Marissa Michaels has it covered at The Daily Princetonian. She also reports on an attempt to remove the Witherspoon statue from the campus of Princeton University. Here is a taste of her piece:
Their petition — which has garnered 1,558 signatures — reads, “In the midst of the ongoing support of the Black Lives Matter movement, this has created the opportune moment for John Witherspoon Middle School to rid itself of its slave-owning and anti-abolitionist namesake … This change is imperative, as the school’s name and Witherspoon’s legacy creates a hostile environment for both the middle school and district’s racially diverse student body.”

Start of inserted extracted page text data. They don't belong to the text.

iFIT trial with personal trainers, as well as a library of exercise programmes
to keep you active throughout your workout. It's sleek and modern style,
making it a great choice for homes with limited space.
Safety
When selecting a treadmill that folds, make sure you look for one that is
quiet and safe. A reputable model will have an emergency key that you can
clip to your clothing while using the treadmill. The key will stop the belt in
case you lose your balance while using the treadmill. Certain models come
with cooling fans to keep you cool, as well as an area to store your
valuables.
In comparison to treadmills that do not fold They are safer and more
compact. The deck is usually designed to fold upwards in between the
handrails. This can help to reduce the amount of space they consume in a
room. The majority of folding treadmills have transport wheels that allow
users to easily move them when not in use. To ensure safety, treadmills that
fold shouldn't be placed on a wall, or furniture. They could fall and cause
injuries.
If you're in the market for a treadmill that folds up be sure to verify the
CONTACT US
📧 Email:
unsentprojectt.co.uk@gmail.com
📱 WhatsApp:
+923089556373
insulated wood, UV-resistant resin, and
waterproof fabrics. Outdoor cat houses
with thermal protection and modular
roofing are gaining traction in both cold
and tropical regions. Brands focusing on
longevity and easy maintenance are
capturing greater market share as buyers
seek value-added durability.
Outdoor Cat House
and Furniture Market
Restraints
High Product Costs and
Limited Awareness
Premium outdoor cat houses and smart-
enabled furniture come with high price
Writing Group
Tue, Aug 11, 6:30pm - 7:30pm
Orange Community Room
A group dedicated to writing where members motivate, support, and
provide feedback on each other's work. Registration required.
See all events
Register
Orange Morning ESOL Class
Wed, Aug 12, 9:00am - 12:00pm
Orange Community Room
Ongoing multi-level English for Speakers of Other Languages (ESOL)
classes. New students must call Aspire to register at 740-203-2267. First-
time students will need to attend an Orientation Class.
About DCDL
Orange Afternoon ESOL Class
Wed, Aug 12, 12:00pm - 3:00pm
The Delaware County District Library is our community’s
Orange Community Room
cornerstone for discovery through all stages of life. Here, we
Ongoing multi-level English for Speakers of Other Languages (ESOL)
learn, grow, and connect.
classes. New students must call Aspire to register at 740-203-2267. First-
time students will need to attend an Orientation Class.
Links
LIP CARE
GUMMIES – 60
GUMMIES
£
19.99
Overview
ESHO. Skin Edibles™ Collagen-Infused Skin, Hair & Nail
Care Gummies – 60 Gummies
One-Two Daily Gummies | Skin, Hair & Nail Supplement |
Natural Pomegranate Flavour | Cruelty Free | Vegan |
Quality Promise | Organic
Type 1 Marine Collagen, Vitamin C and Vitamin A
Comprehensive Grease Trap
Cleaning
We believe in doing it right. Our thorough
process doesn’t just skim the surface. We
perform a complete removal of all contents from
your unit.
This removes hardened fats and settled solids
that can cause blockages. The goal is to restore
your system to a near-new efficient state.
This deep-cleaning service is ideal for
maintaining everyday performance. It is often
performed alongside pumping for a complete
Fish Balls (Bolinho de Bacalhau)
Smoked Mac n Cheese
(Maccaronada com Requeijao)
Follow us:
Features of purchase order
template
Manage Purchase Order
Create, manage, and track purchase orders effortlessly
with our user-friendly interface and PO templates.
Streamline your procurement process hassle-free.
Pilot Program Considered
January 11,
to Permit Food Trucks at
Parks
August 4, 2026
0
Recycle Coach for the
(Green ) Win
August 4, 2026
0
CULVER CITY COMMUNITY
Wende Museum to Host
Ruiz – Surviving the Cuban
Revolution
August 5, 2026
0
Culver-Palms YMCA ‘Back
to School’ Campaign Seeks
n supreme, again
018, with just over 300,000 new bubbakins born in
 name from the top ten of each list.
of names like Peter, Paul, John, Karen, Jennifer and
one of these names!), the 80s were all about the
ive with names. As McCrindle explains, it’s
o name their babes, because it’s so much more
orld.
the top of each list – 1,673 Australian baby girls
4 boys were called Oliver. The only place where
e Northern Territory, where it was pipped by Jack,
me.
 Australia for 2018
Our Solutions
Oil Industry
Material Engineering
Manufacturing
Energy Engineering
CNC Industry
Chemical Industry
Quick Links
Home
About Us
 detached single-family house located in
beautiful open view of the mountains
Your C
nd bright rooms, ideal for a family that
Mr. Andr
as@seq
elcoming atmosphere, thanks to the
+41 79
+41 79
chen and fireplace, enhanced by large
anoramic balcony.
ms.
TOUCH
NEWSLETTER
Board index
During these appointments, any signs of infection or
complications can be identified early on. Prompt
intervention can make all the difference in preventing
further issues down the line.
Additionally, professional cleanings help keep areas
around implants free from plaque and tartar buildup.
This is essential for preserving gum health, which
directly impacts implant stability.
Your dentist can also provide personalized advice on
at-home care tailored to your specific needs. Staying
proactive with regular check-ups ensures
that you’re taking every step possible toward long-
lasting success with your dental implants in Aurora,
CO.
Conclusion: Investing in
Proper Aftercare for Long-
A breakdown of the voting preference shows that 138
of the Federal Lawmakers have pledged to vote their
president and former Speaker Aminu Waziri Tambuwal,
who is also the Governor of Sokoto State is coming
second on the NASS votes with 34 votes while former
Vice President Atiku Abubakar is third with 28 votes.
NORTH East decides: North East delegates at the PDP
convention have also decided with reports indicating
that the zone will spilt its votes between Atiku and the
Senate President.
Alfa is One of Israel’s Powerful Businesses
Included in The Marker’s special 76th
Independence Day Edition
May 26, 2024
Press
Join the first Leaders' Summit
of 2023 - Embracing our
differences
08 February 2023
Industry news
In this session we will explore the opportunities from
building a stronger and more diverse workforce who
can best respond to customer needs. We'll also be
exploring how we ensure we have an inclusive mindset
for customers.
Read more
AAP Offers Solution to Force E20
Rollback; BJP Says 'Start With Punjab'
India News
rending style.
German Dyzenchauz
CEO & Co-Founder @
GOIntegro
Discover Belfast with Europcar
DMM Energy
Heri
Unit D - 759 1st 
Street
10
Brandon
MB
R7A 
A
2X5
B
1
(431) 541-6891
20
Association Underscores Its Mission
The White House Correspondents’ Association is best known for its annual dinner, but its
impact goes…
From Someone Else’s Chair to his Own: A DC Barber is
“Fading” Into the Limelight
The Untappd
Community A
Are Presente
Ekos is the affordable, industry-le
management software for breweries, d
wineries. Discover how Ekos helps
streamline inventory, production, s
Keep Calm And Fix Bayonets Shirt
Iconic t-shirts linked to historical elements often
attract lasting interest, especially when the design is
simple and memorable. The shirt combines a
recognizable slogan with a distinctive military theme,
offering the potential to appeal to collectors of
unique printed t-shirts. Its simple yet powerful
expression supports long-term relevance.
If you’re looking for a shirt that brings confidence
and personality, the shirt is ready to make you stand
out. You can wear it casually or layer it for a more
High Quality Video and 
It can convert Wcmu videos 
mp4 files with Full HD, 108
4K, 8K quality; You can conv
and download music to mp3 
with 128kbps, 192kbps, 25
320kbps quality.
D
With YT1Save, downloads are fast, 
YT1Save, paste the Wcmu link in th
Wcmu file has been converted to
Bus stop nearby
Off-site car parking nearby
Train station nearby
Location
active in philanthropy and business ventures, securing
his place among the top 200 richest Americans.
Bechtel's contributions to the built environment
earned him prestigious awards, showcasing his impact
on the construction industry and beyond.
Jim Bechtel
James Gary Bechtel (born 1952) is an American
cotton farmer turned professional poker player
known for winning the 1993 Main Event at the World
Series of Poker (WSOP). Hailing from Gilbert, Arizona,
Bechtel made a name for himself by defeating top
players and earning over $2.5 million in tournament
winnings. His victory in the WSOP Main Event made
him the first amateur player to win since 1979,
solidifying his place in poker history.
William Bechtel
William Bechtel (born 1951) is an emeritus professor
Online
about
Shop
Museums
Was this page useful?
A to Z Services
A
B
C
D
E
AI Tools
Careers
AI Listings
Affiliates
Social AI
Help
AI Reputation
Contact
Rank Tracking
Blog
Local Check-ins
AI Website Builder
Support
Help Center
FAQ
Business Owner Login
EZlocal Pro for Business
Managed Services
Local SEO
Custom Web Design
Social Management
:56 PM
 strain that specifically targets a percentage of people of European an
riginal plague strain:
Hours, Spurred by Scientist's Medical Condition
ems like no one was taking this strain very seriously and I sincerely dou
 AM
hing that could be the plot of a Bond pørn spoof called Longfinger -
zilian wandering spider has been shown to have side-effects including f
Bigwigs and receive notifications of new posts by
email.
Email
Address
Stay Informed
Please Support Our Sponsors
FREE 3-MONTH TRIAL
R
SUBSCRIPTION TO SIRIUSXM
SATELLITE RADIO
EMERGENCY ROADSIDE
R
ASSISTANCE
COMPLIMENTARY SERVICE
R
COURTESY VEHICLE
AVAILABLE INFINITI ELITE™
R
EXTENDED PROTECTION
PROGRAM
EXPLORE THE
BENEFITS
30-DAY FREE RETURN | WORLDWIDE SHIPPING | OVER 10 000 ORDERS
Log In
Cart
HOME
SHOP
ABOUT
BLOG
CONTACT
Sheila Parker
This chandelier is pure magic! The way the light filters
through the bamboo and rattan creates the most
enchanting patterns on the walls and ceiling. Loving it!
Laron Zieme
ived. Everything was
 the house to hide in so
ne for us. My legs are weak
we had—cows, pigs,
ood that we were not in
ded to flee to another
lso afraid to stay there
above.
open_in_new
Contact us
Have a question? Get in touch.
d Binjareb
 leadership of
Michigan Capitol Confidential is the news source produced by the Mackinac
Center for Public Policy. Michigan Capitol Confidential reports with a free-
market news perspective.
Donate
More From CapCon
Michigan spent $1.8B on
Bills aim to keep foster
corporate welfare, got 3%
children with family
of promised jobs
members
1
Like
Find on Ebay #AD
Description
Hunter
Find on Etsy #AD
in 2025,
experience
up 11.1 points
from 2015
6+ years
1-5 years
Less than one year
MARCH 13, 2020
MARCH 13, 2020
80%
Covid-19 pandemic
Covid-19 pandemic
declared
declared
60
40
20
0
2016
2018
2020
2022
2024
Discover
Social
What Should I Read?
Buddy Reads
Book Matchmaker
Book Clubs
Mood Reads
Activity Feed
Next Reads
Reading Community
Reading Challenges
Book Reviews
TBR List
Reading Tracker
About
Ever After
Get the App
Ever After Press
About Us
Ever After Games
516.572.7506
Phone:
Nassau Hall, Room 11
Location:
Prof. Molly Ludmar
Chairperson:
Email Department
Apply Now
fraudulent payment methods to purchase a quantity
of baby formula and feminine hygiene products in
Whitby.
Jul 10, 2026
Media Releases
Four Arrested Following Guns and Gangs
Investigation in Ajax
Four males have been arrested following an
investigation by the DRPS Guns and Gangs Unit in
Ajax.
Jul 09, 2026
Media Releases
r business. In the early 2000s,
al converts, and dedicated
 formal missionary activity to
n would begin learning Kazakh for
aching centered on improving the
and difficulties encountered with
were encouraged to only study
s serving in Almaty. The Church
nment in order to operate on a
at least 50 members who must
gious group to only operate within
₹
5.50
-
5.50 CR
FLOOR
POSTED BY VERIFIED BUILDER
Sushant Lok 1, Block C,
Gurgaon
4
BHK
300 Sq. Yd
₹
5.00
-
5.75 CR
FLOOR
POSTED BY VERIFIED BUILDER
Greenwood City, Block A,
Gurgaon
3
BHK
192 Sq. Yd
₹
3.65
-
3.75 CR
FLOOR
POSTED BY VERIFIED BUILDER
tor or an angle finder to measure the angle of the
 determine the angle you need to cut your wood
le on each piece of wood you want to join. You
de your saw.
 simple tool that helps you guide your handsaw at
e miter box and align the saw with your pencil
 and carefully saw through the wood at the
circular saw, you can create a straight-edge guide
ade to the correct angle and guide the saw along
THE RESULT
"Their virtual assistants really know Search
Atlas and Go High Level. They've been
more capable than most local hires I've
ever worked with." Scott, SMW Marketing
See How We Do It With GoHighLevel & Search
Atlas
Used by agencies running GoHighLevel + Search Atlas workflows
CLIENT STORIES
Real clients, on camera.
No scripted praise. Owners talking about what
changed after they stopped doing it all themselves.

A full letter to the Board, which includes alumni testimony, outlines the reasons for the Witherspoon name removal, citing the Princeton & Slavery Project. Witherspoon, the University’s sixth president (1768–94), owned slaves, as did his children. In 1790, Witherspoon and the majority of a New Jersey Board voted against helping to abolish slavery, believing it was “already dying out.” Slavery in New Jersey, however, continued until the end of the Civil War.
Witherspoon’s legacy has also sparked debate at the institution over which he once presided. An early-July open letter signed by over 350 University faculty members called on Nassau Hall to remove a campus statue of Witherspoon. When asked about the letter then, University Spokesperson Ben Chang said the administration was “currently reviewing these and other suggestions for change that have been made by members of our community” as part of a process laid out in June.
In a controversial response, classics professor Joshua Katz wrote, “Since I don’t care for this statue or its placement in front of the building in which I have my office, I would not be sad if it were moved away—but emphatically not because of Witherspoon, a signer of the Declaration of Independence who was a major figure in Princeton and American history with a complex relationship to slavery.”
My take on this story is similar to what I wrote about the removal of the George Whitefield statue at the University of Pennsylvania.
If Princeton University does decide to remove the Witherspoon statue, we should not interpret the decision as “erasing history.” We will still talk about Witherspoon. In fact, he features quite prominently in my uncompleted book manuscript (very) tentatively titled, “God in the Crossroads: The American Revolution in New Jersey.”